Regardless of the primary process producing dissection, the sequelae are identical. As the dissection extends, any structures caught in its path may be affected. Branch vessels of the aorta may be distorted or occluded, resulting in signs and symptoms of ischaemia to the organs they supply. Proximal dissection may produce acute aortic valve incompetence, and continued proximal extension may enter the pericardial sac, tamponading the heart. The false lumen created by the dissection may also partially or completely obstruct the true lumen. It may end in a blind sac or rupture back into the true lumen at any point. The false lumen may also rupture outwards through the adventitia. If this occurs and the haematoma is not contained, rapid exsanguination will occur. Common sites of external rupture are into the left pleural cavity or mediastinum.

Once dissection begins, propagation is dependent on the blood pressure and the gradient of the arterial blood pressure wave, which is a function of the velocity of left ventricular contraction. This explains why urgent pharmacological treatment is aimed at lowering arterial blood pressure and reducing the ventricular contractile force.

Classification

The Stanford and De Bakey systems are two commonly used, anatomically based classification systems. Both describe the site of the dissection, providing information that assists management.

The Stanford system divides aortic dissection into two types ( Fig. 5.10.1 ). Type A (65% to 70% of cases) involves the ascending aorta, with or without the descending aorta. The presence or absence of an intimal tear, the site of the tear and the extent of distal extension are not considered in this classification. Type B dissections (30% to 35%) involve the descending aorta only, which, by definition, begins distal to the origin of the left subclavian artery. The Stanford system is simple, easy to remember and has become the primary classification system referred to in the literature.

Fig. 5.10.1, Anatomical classification of aortic dissection.

The De Bakey classification system divides aortic dissection into three types (see Fig. 5.10.1 ). Type I involves both the ascending and the descending aorta. Type II involves the ascending aorta only. Type III involves the descending aorta only and is subdivided into type IIIa, which is confined to the thoracic aorta, and type IIIb, which extends into the abdominal aorta.

Aortic dissection is classified as acute if symptoms are present for fewer than 14 days or chronic if are present for longer than 14 days.

Clinical features

History

Pain is the most common presenting symptom, occurring in 74% to 95% of patients. It is classically described as severe, unremitting, tearing or ripping in nature and maximal at onset. It may be migratory, reflecting proximal or distal extension of the tear. The site of the pain may reflect the site of the dissection, with involvement of the ascending aorta typically producing anterior chest pain. Inter-scapular pain can occur with involvement of the descending aorta; as distal dissection continues, the pain may migrate to the lower back or abdomen.

Other symptoms of aortic dissection are related to the effects of major aortic side branch occlusion. Almost 20% of dissections present with coma, confusion or stroke.
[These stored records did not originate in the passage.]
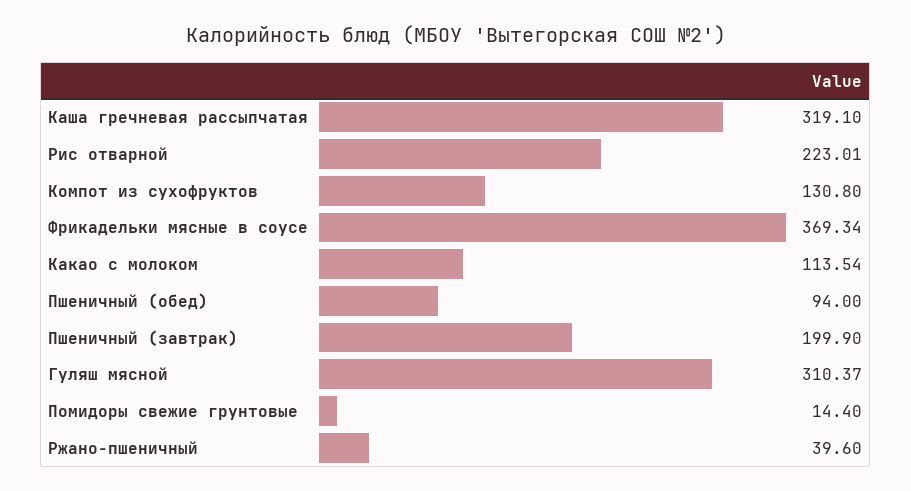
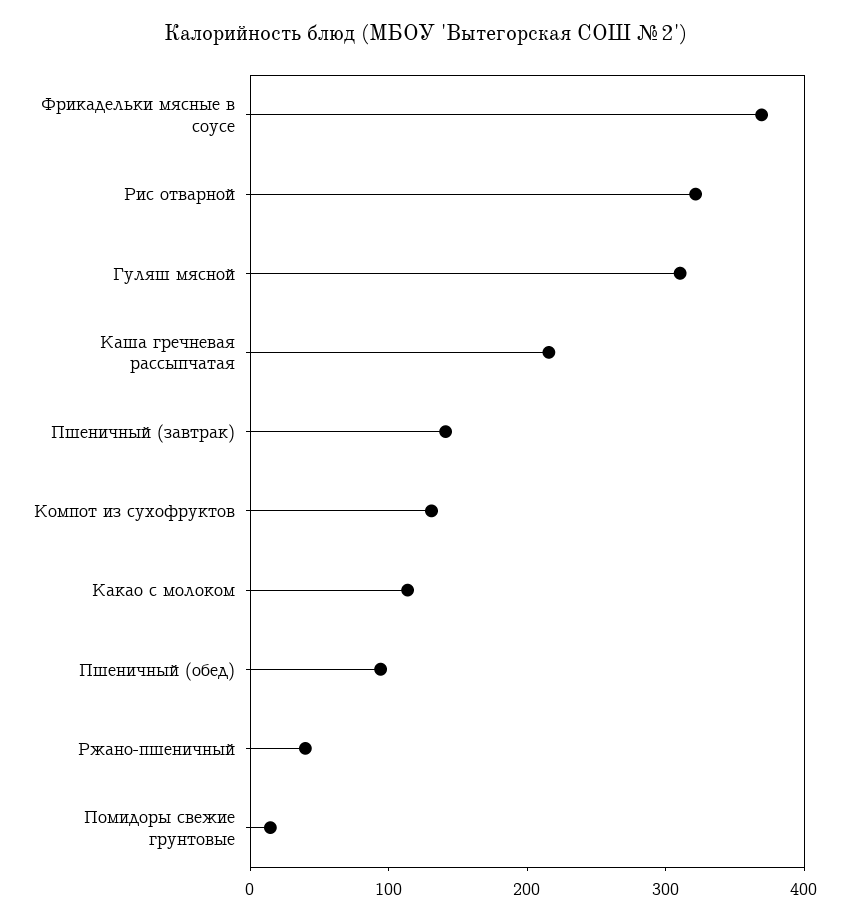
  {
-   "Каша гречневая рассыпчатая": 319.1,
+   "Каша гречневая рассыпчатая": 220,
-   "Рис отварной": 223.01,
+   "Рис отварной": 320,
    "Компот из сухофруктов": 130.8,
    "Фрикадельки мясные в соусе": 369.34,
    "Какао с молоком": 113.54,
    "Пшеничный (обед)": 94,
-   "Пшеничный (завтрак)": 199.9,
+   "Пшеничный (завтрак)": 140,
    "Гуляш мясной": 310.37,
    "Помидоры свежие грунтовые": 14.4,
    "Ржано-пшеничный": 39.6
  }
This may signify carotid artery involvement or reflect end-organ hypo-perfusion due to hypovolaemic shock from external rupture of the aorta or cardiogenic shock caused by pericardial tamponade. Neurological symptoms often fluctuate. Lower limb paraplegia or paraesthesia (2% to 8%) may occur as spinal arteries are separated from the aortic lumen. Syncope (18% type A and 3% type B) may suggest rupture into the pericardial sac.

Symptoms may also be due to local compression from a contained rupture. These are uncommon but may include superior vena cava syndrome, dysphonia, dyspnoea, dysphagia, upper airway obstruction and Horner syndrome.

A history of risk factors for aortic dissection should also be obtained (see Box 5.10.1 ).